INÍCIO E FIM – A final da Copa de 1958 foi apitada pelo francês Maurice Guigue – 1912 – 2011 -, que por coincidência havia atuado na estreia do Brasil (3 x 0 na Áustria), dia 8 de junho, no estádio de Udevalla. Vinte anos depois, ele foi o segundo francês em decisão, depois de Georges Capdeville – 1899 – 1991 – ter apitado Itália 4 x 2 Hungria, em 19/6/1938, no estádio Colombes, em Paris.

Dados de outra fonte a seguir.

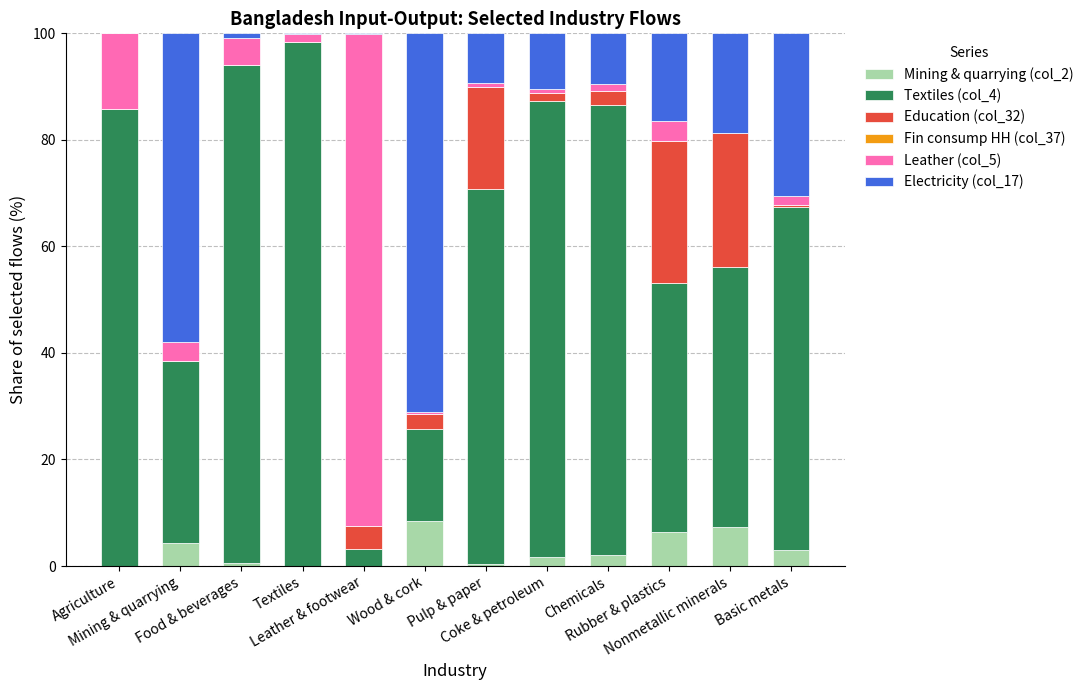

What is the total value across all series at Nonmetallic minerals?

100.0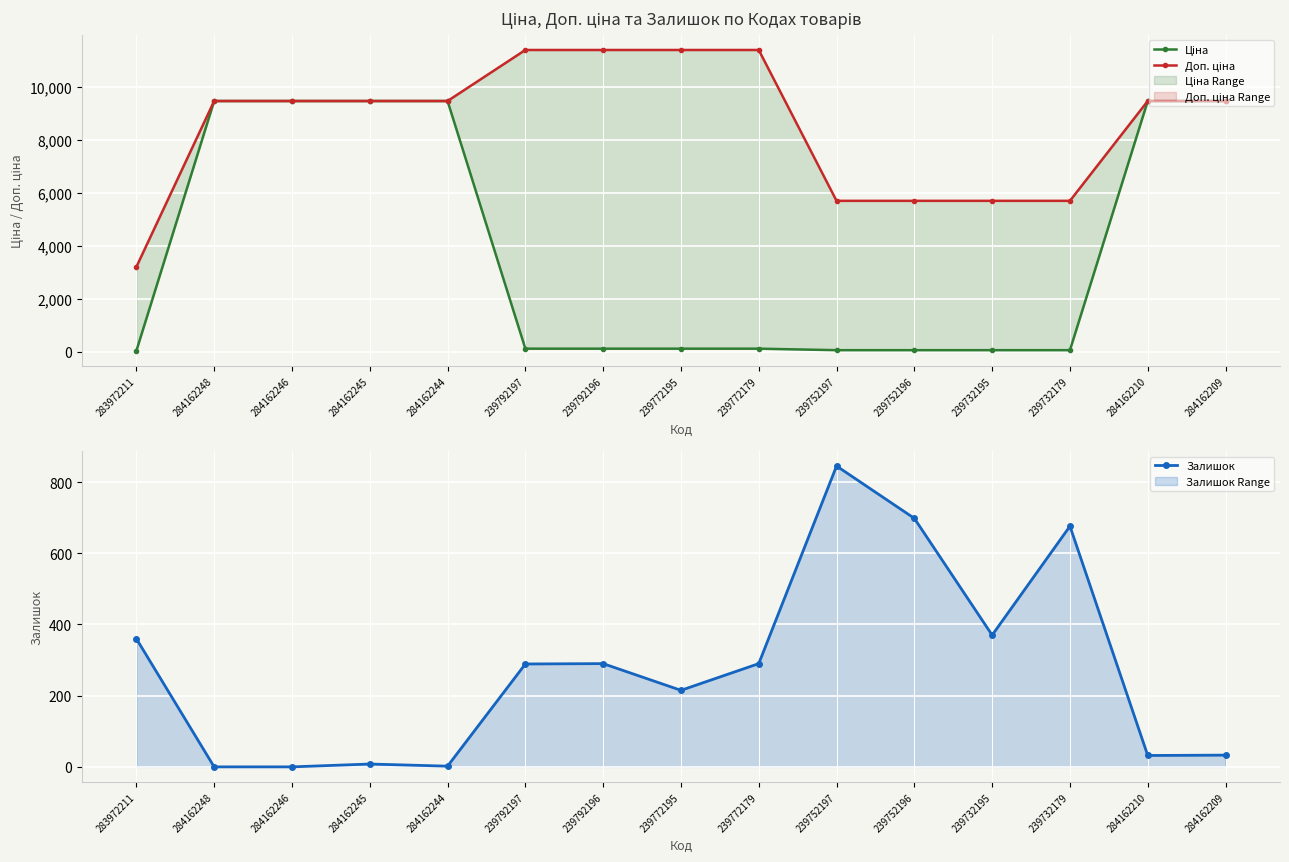

What is the total value across all series at 239732179?

6438.1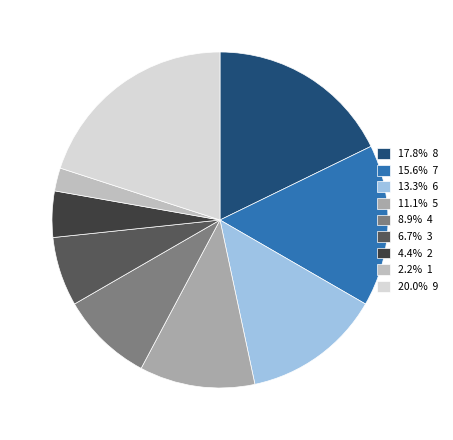

Is there a majority slice in this chart?

No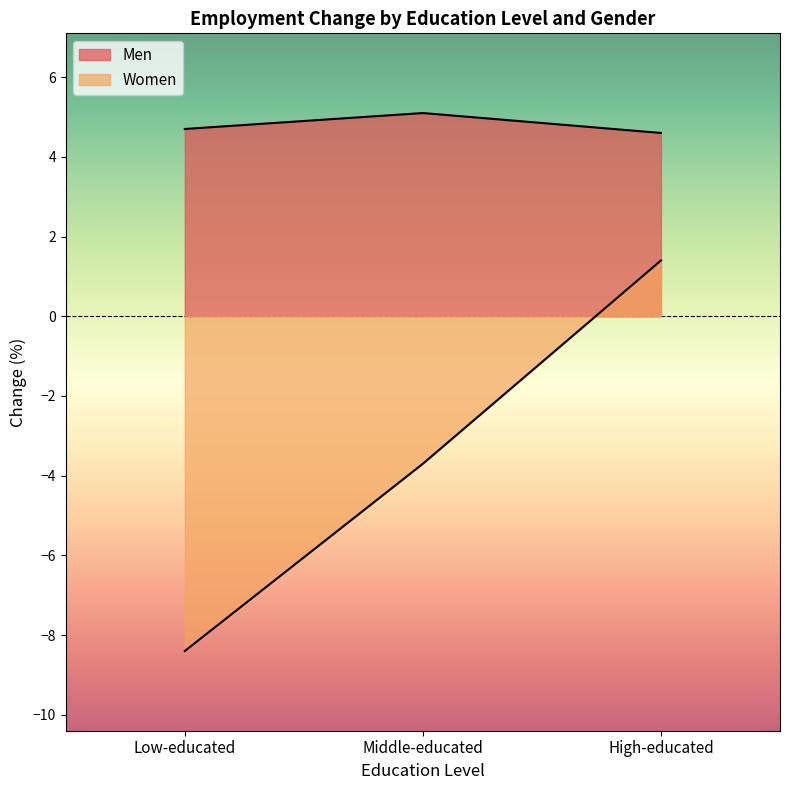

Read the Women value at High-educated.

1.4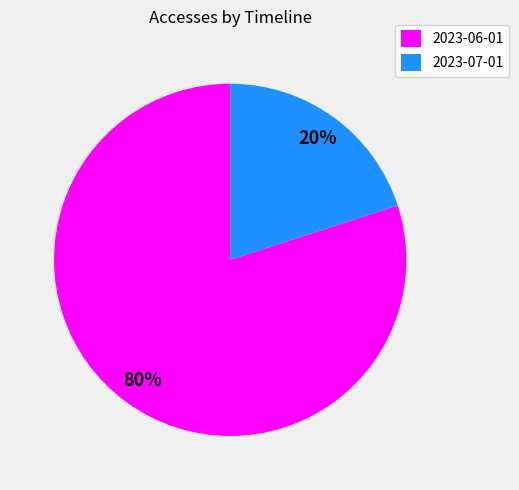

To the nearest percent, what percentage of the pie is 2023-07-01?

20%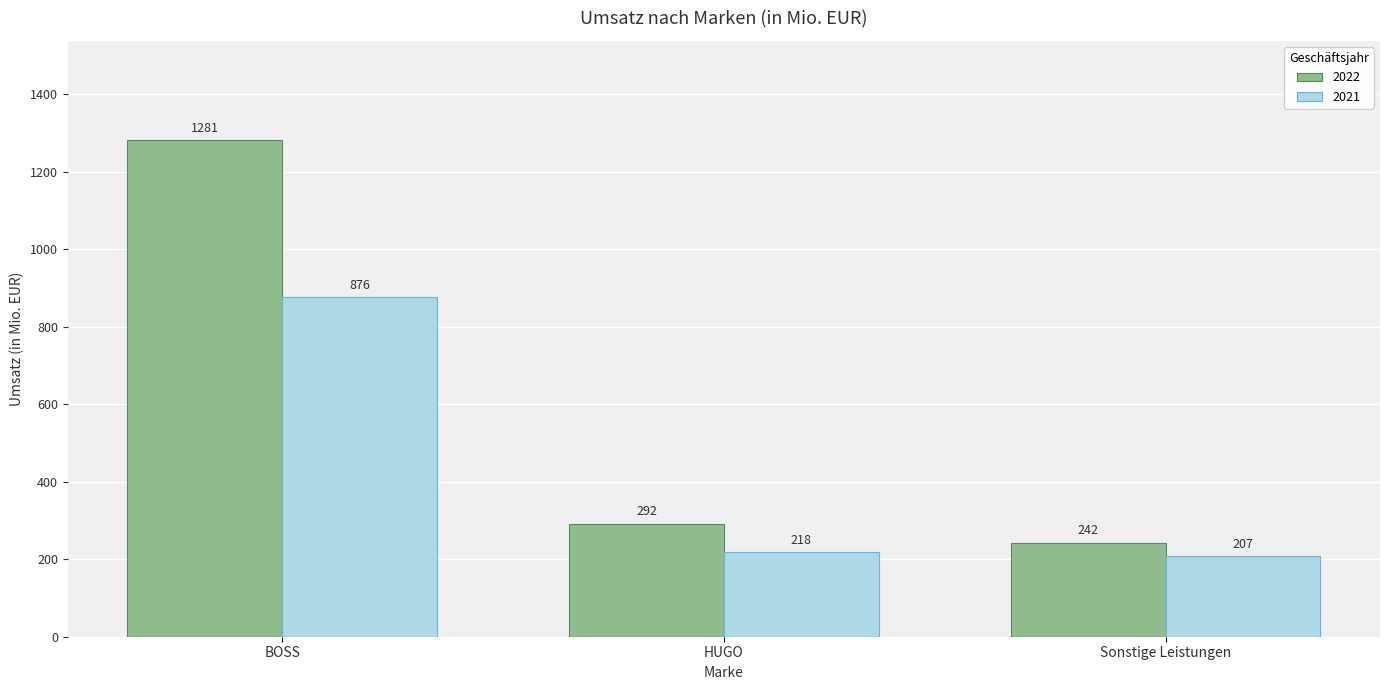

Is it true that 2022 equals 242 at Sonstige Leistungen?

True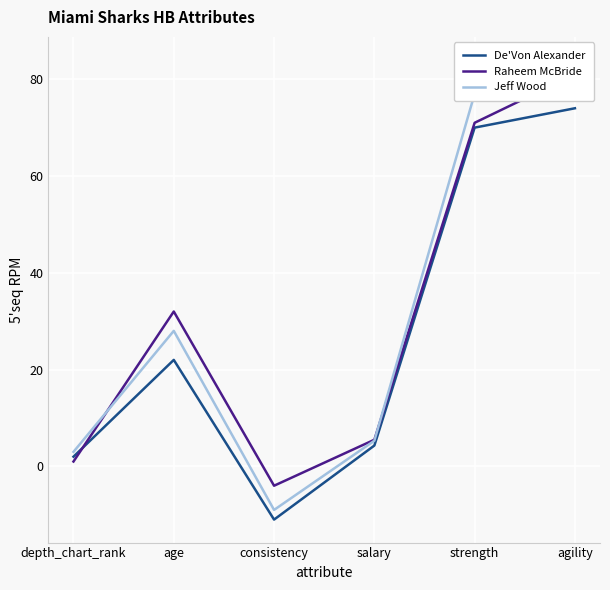

At how many categories does at least one series exceed 25?

3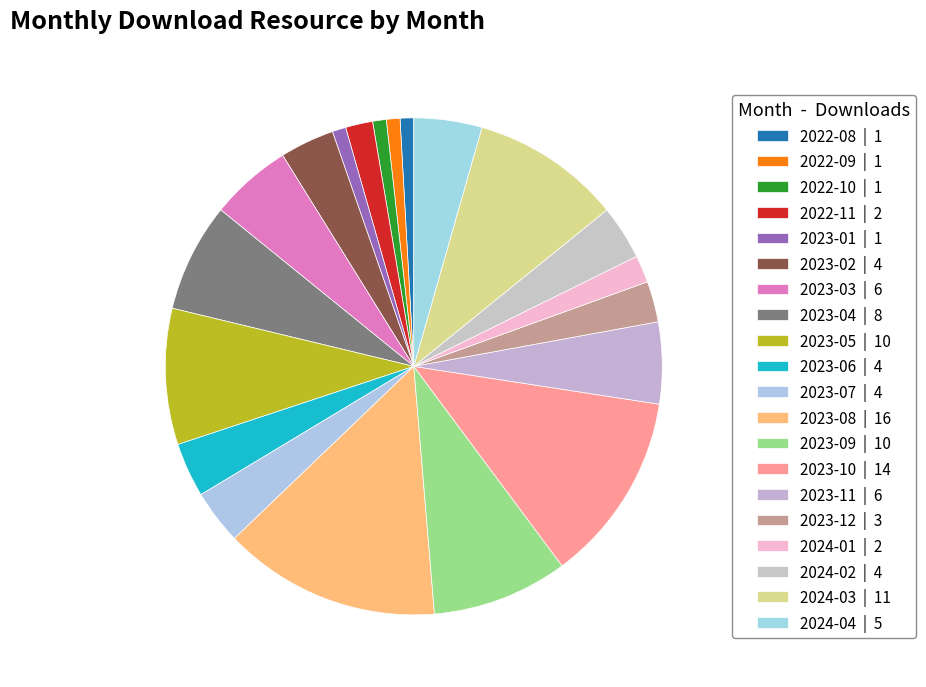

To the nearest percent, what is the difference between the 2023-08 and 2023-06 slice percentages?

11%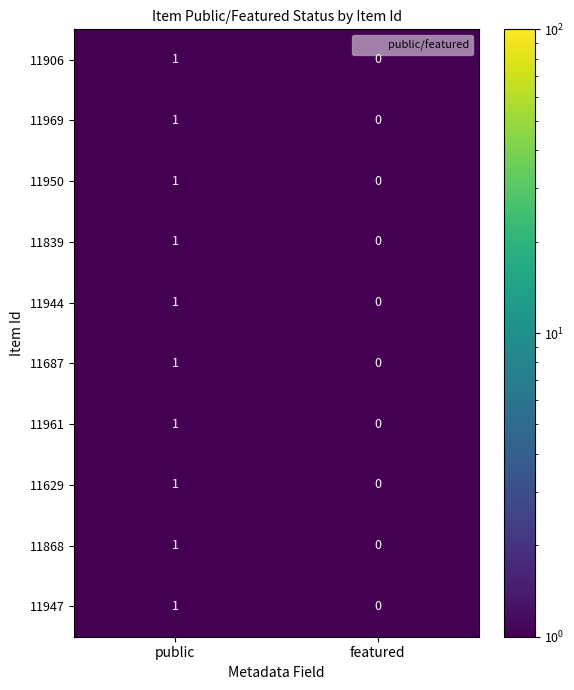

Reading left to right, list all the values displayed in this chart.

11906: public=1	featured=0
11969: public=1	featured=0
11950: public=1	featured=0
11839: public=1	featured=0
11944: public=1	featured=0
11687: public=1	featured=0
11961: public=1	featured=0
11629: public=1	featured=0
11868: public=1	featured=0
11947: public=1	featured=0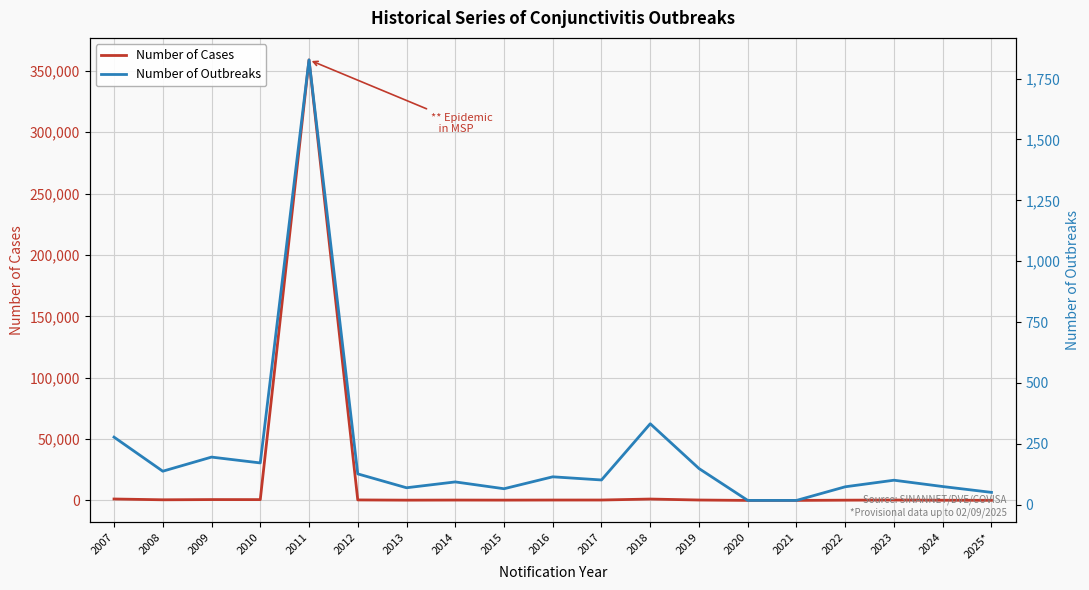

What is the spread (max minus min) of values at 2023?

250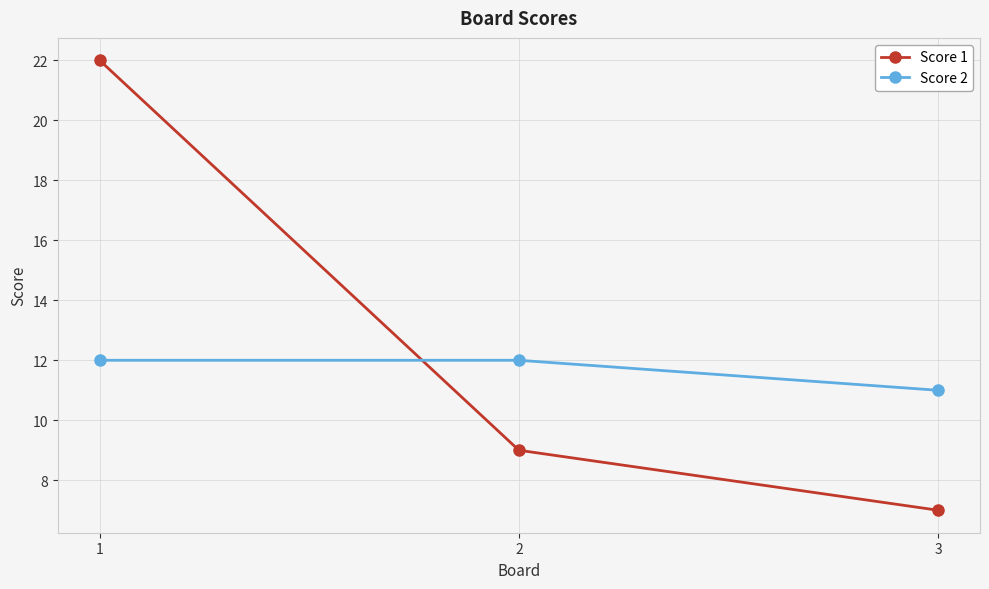

At which category does the chart reach its peak across all series?

1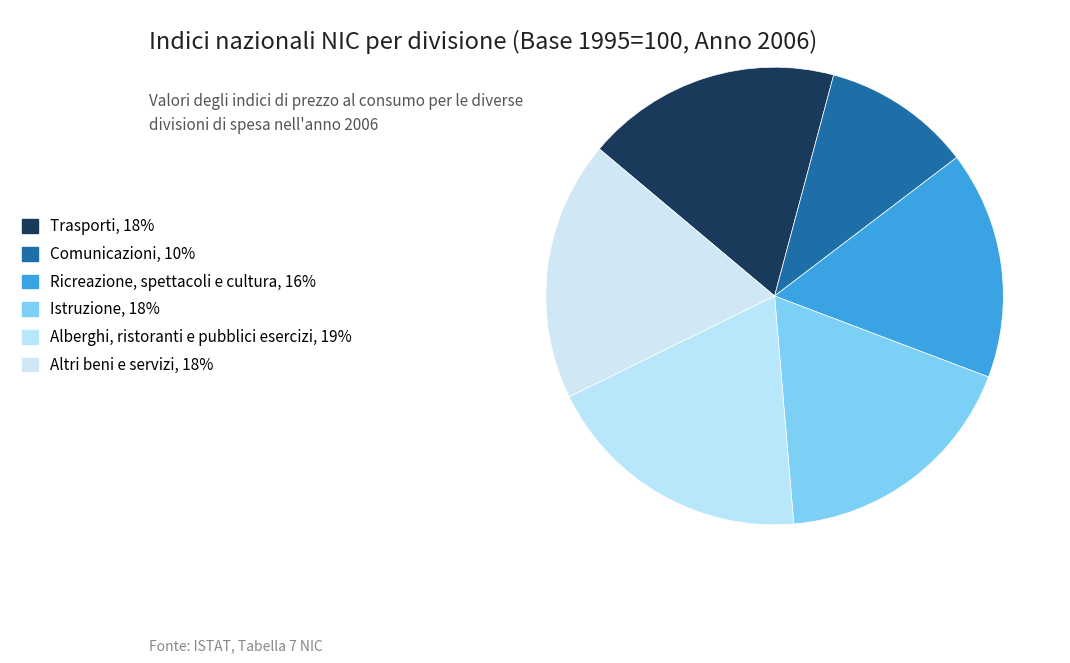

Which slice is the smallest?

Comunicazioni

BOLA DO JOGO – Guiguepretendia ter a bola da final Suécia 2 x 5 Brasil como lembrança, mas não contava com uma surpresa, ao mantê-la presa ao braço: o massagista Mario Américo – 1912 – 1990 , já em sua terceira Copa, aproximou-se por trás dele e “roubou” a bola, saindo em disparada na direção do vestiário. Estava atendendo a um pedido de Paulo Machado de Carvalho- 1901 – 1992 , chefe da delegação, e hoje nome do estádio do Pacaembu, onde a bola pode ser vista no Museu do Futebol. 

HOMENAGEM DO SANTOS -O Santos FC publicou hoje (29) bela homenagem aZito, líder e capitão do time durante 15 anos, Pelé – o mais jovem campeão do mundo – ePepe (suplente de Zagalo). O clube inseriu na mesma mensagem, em suas redes sociais, o registro dos 68 anos da estreia de Zito, em 29/6/52, no amistoso em que o Santos venceu (3 x 1) o Madureira, na Vila Belmiro.

José Ely de Miranda (Zito 1932 – 2015 – , 733 jogos, 57 gols, primeiro brasileiro bicampeão (62-63) da Libertadores e do Mundial de clubes, foi também nove vezes campeão paulista e quatro vezes do Rio-São PauloNa seleção, de 17/11/55 a 25/6/66, 50 jogos com 38 vitórias e 3 gols, o mais importante na final da Copa de 1962 (3 x 1 na Tchecoslováquia). Um dos notáveis e imortais da história gloriosa do Santos FC e da única seleção brasileira que ganhou duas Copas consecutivas.